From what you’ve said about what you’ve heard, your father does seem to have been a rogue. Having read about the gangster Kray twins after seeing the movie, “The Krays” and the fact that they were part of “Swinging London” in the 60’s, as your father might have been with a Saudi prince as the patron of his antiques store and also, since he owned a restaurant, I find it quite possible that they would have crossed paths since the Krays were considered quite glamorous and owned a nightclub. They were also involved in protection rackets. That your father had an encounter with paranoid schizophrenic, Ronnie, and brother, Reggie, which you said you heard was over a bad debt, and only got thrown out of a window and was allowed to survive, is a miracle in itself. Until they were finally arrested in ’68, people were too terrorized in the East End to talk about the Krays or even mention their names, let alone talk to the police. They were that brutal.

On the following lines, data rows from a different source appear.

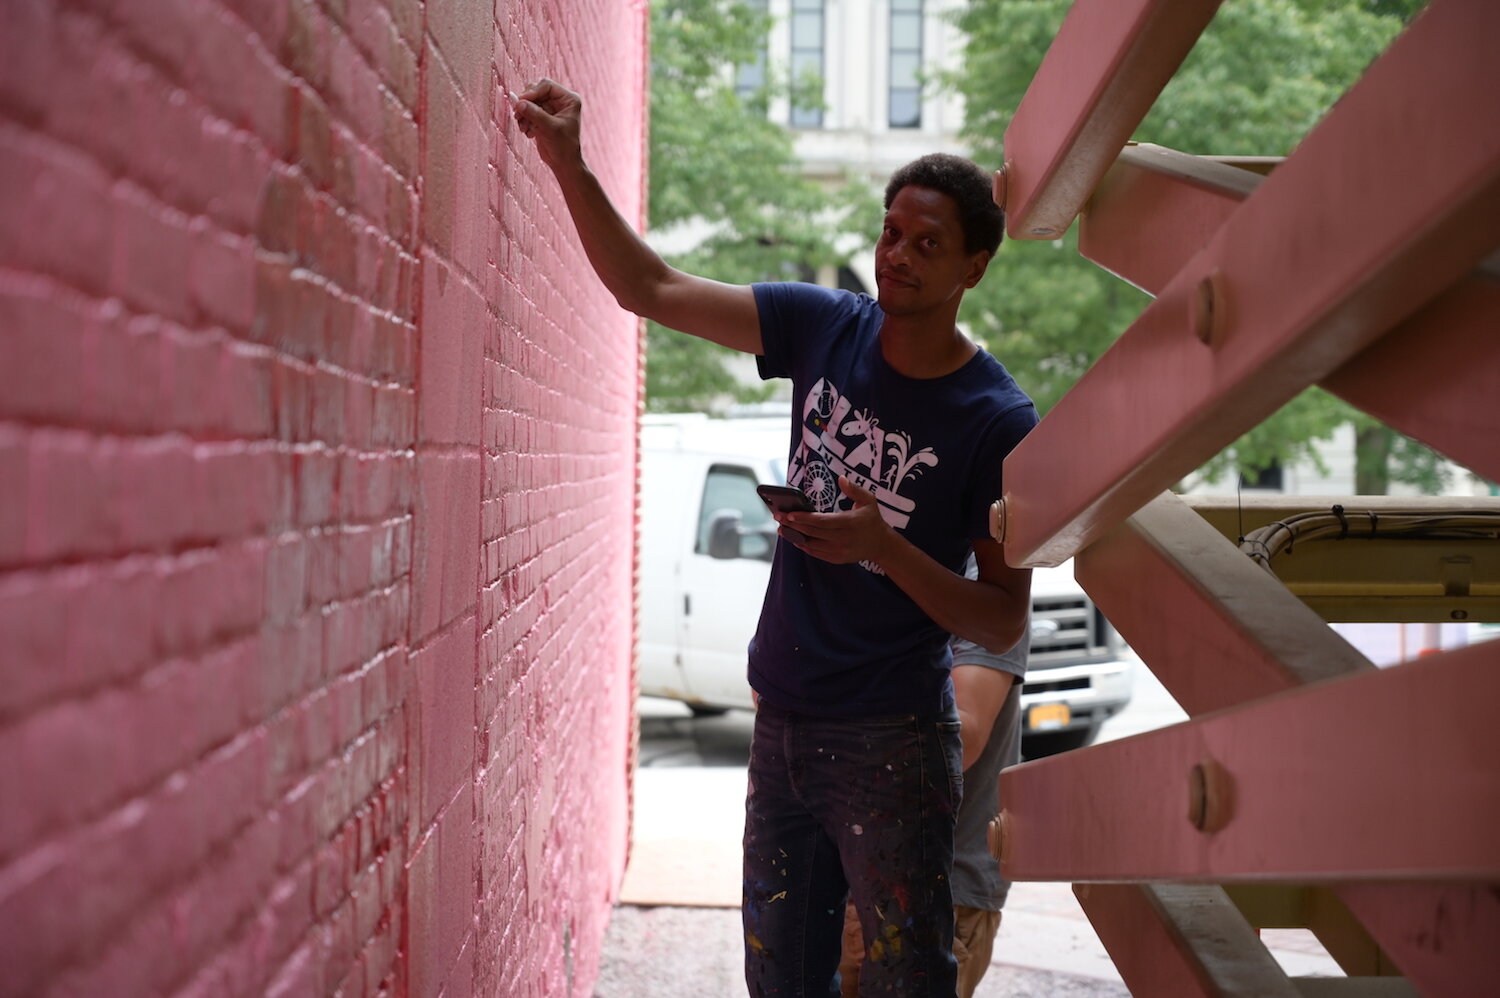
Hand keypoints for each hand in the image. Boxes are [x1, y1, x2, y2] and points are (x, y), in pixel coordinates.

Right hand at [511, 78, 582, 168]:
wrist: (563, 163)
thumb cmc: (564, 146)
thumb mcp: (549, 128)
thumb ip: (534, 114)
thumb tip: (518, 102)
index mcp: (568, 99)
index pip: (546, 86)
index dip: (532, 92)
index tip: (521, 101)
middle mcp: (559, 101)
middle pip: (535, 91)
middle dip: (525, 104)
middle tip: (518, 115)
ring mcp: (550, 108)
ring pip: (529, 102)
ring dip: (523, 114)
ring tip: (523, 128)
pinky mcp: (541, 117)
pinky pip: (527, 111)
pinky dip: (524, 120)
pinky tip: (528, 133)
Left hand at [776, 477, 895, 565]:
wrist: (881, 544)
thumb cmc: (872, 519)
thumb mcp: (869, 500)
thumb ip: (854, 489)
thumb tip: (841, 478)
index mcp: (850, 523)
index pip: (822, 521)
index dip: (804, 518)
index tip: (789, 514)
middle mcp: (843, 539)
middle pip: (813, 532)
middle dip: (793, 525)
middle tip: (778, 517)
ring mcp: (840, 551)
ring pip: (812, 544)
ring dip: (795, 536)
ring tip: (781, 528)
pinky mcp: (837, 559)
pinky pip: (816, 553)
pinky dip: (804, 546)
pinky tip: (795, 538)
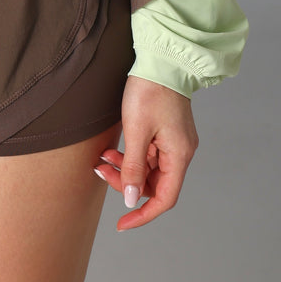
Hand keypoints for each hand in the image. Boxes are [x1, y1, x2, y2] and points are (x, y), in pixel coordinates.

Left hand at [92, 75, 198, 230]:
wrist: (161, 58)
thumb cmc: (150, 90)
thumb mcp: (136, 131)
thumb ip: (134, 168)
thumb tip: (133, 199)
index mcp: (179, 156)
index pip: (164, 199)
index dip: (143, 214)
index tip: (122, 223)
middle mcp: (180, 152)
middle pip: (154, 184)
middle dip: (126, 183)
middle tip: (100, 171)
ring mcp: (174, 142)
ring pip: (148, 169)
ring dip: (125, 168)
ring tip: (102, 157)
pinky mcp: (166, 132)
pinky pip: (148, 154)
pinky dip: (130, 155)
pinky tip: (112, 148)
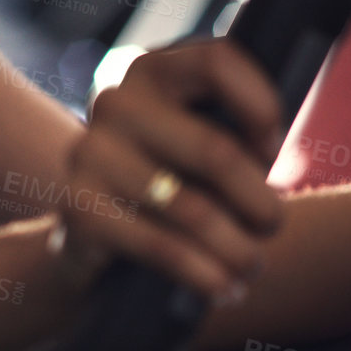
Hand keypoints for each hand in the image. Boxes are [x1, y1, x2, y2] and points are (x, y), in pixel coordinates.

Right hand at [56, 38, 284, 300]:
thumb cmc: (166, 178)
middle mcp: (115, 101)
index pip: (217, 61)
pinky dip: (203, 275)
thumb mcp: (196, 140)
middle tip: (272, 226)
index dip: (260, 105)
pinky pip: (161, 246)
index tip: (271, 149)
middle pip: (215, 150)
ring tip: (251, 266)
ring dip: (237, 248)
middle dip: (259, 202)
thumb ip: (231, 128)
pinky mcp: (78, 206)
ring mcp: (90, 152)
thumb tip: (268, 153)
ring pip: (193, 210)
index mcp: (151, 70)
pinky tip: (224, 288)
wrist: (90, 231)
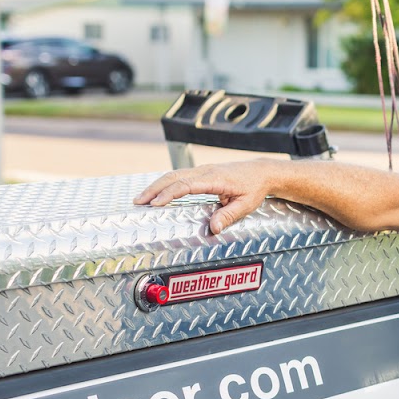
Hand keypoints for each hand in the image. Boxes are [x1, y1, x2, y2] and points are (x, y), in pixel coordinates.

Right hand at [135, 162, 276, 234]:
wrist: (261, 172)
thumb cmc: (254, 188)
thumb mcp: (246, 204)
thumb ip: (229, 215)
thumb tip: (213, 228)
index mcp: (215, 178)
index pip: (186, 185)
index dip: (169, 193)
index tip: (155, 203)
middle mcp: (205, 171)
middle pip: (173, 177)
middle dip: (154, 189)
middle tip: (138, 202)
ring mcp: (202, 170)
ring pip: (173, 175)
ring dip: (156, 186)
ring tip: (140, 199)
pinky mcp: (201, 172)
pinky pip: (179, 176)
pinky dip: (164, 184)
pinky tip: (155, 193)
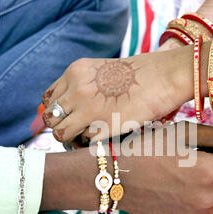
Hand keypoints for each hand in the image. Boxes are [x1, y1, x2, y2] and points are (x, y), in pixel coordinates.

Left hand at [41, 46, 192, 142]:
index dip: (56, 111)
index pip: (48, 99)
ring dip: (72, 139)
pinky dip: (91, 143)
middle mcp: (77, 90)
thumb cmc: (138, 75)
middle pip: (51, 118)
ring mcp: (89, 109)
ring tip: (86, 137)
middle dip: (60, 127)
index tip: (67, 117)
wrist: (164, 76)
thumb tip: (70, 108)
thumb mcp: (101, 70)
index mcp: (75, 72)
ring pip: (61, 134)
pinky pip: (84, 142)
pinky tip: (104, 136)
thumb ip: (82, 85)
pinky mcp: (104, 127)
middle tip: (74, 131)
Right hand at [42, 122, 212, 213]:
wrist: (117, 177)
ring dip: (210, 188)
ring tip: (183, 178)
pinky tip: (177, 193)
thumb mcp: (184, 132)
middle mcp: (208, 198)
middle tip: (192, 162)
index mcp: (210, 172)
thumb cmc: (149, 149)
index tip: (209, 151)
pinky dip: (198, 204)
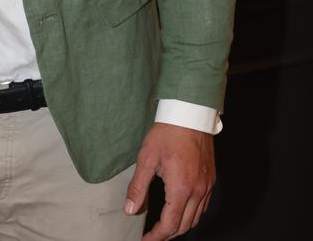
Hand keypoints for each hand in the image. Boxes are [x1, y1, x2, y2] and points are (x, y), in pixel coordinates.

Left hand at [125, 123, 214, 239]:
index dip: (156, 236)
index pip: (170, 224)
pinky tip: (181, 209)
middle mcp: (197, 190)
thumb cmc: (167, 132)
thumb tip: (130, 210)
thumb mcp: (146, 158)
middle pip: (185, 225)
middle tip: (152, 235)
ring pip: (196, 218)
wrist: (189, 113)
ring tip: (165, 225)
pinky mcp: (211, 179)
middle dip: (168, 234)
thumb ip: (138, 187)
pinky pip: (203, 206)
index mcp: (181, 188)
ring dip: (181, 226)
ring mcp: (207, 185)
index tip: (145, 240)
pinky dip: (192, 214)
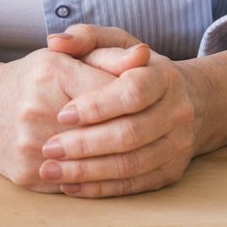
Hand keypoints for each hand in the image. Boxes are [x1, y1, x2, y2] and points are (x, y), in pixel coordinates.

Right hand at [0, 43, 150, 190]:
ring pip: (93, 164)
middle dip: (130, 134)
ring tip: (134, 157)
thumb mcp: (66, 58)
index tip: (147, 107)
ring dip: (117, 162)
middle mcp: (36, 108)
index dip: (135, 102)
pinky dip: (94, 182)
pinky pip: (74, 184)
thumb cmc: (31, 80)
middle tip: (148, 135)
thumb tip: (143, 55)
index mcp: (51, 72)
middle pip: (105, 131)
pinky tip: (107, 174)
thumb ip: (107, 56)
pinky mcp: (26, 174)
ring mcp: (29, 145)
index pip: (113, 91)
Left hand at [37, 25, 196, 196]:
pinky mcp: (171, 172)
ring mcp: (177, 145)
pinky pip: (134, 185)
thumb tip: (55, 42)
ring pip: (132, 165)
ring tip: (50, 170)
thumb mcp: (113, 44)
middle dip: (86, 143)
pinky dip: (100, 189)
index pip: (132, 92)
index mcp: (163, 77)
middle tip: (47, 148)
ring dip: (88, 171)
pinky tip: (70, 186)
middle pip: (131, 133)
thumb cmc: (132, 69)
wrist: (179, 101)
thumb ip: (85, 37)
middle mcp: (177, 112)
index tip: (62, 114)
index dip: (97, 105)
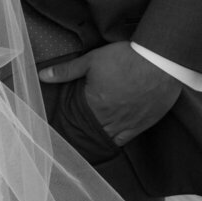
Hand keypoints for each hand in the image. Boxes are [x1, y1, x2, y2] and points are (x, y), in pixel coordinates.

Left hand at [38, 41, 181, 146]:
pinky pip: (127, 139)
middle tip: (73, 137)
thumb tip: (41, 76)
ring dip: (98, 139)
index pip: (77, 122)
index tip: (62, 129)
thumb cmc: (125, 58)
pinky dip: (116, 141)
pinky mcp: (144, 123)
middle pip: (92, 132)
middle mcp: (111, 118)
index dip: (69, 126)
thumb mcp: (91, 60)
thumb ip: (66, 71)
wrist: (160, 61)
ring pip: (108, 138)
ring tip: (88, 142)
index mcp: (95, 104)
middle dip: (82, 134)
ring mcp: (129, 123)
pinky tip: (110, 139)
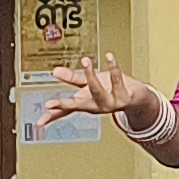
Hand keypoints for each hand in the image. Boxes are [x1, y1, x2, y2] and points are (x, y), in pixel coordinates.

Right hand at [40, 54, 156, 127]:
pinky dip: (113, 68)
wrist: (138, 99)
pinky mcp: (125, 97)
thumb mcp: (89, 84)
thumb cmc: (111, 91)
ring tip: (85, 62)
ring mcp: (110, 103)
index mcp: (86, 103)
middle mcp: (97, 106)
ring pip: (98, 92)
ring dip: (91, 77)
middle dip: (64, 104)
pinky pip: (117, 81)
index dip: (53, 114)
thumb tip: (54, 72)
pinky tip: (110, 57)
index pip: (67, 110)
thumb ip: (72, 78)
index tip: (41, 120)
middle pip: (78, 105)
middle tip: (50, 103)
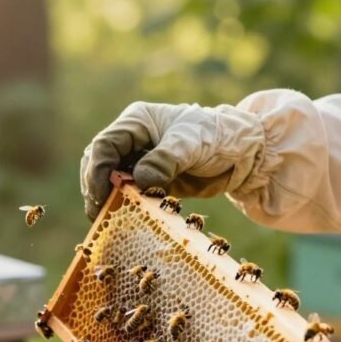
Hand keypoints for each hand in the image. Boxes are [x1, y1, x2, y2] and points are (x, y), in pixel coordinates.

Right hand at [79, 101, 264, 219]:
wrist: (243, 155)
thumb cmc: (218, 137)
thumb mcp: (191, 145)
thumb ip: (165, 160)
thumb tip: (139, 179)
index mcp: (137, 122)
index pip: (105, 145)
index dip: (98, 170)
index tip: (103, 195)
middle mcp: (133, 140)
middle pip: (100, 163)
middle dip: (96, 187)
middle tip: (99, 213)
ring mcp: (139, 160)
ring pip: (110, 180)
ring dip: (106, 199)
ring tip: (107, 219)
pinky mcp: (149, 181)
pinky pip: (128, 194)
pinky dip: (123, 206)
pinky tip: (122, 219)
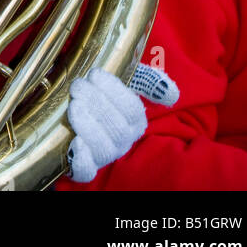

I’m glad that Sebastian could give you some insight into your father. You said that he had fond memories of your father… what were they? Did they hang out, Sebastian, his father and your father? Did he hang out with your father? Were you envious?

You said “Isn’t it odd that whilst he owned an antique shop in London (only feet away from where I would one day live with JBC) I was trawling through the antique/junk shops in Whitstable and Canterbury. That his restaurant was only a block away from where I would settle with Phil. That we may very well have passed each other in the street and never known who one another was.” Perhaps the fates were kind to you. How would you have felt if after ignoring you after you were born, if you tracked him down and he snubbed you? Or with his bad temper and drug use, what if he’d acknowledged you? Do you think that it would have worked out well? Or would you have gotten on like chalk and cheese, as they say? Would you have gone to Paris, ended up in prison, become an actor… all the things that brought you to filming “A.K.A. and finally, coming to the States? I think that your life might have been very different and not necessarily for the better.

I would dispute “I know that I am his son, that we are cut from the same cloth and that it scares me to hear about him because in some way I am forced to accept my own flaws/defects/shortcomings.” Your courage to face your shortcomings through working your program comes from who you have become as a man by charting your own course. You are NOT cut from the same cloth. Whatever circumstances (nurture) led to your father’s profligate ways, his drug use and his temper, were not the circumstances of your life, whether those circumstances were better or worse than his. You share only one strand (nature) of the two that are the substance of your genetic make-up with him. The other strand is from your mother. And you have made very different choices than he did, in dealing with addiction, and especially, gaining insight into the origins of your rage and temper which he did not. You keep mentioning that he died of pancreatic cancer at 53 and I would hope that you don’t voodoo yourself into believing that you, as well, are destined for the same fate. You’re NOT. Unless of course, you decide that you want to neatly create a situation where someone can write in your epitaph that tragically, despite your very disparate lives, in the end your story merged with his and came full circle when you died at 53 of pancreatic cancer. I truly hope that you realize that whatever traits that you may seem to share on the surface with your father, that you are your own man. You always have been. AND THAT YOU CHOOSE YOUR OWN FATE. It is not written in the stars or in your genes. Not for any of us. We are free. And we are powerful. We have only to acknowledge it.

Blessings,

Amanda

Blessings,

Amanda

Hi Duncan, We have the same father and I feel and betrayed by my mother who passed off another man as my real father until I was 47. I feel she died the day my stepfather died.

how do you know that he was your father for sure?
he saw all his kids , why not you? i was just curious to know how he rejected you?

regards

rory

He did not see all his kids. He also had a daughter called Karen he rejected. I am more interested as to why you think I would not be his son. It is perfectly obvious to anyone who meets me who knew him that I am his son.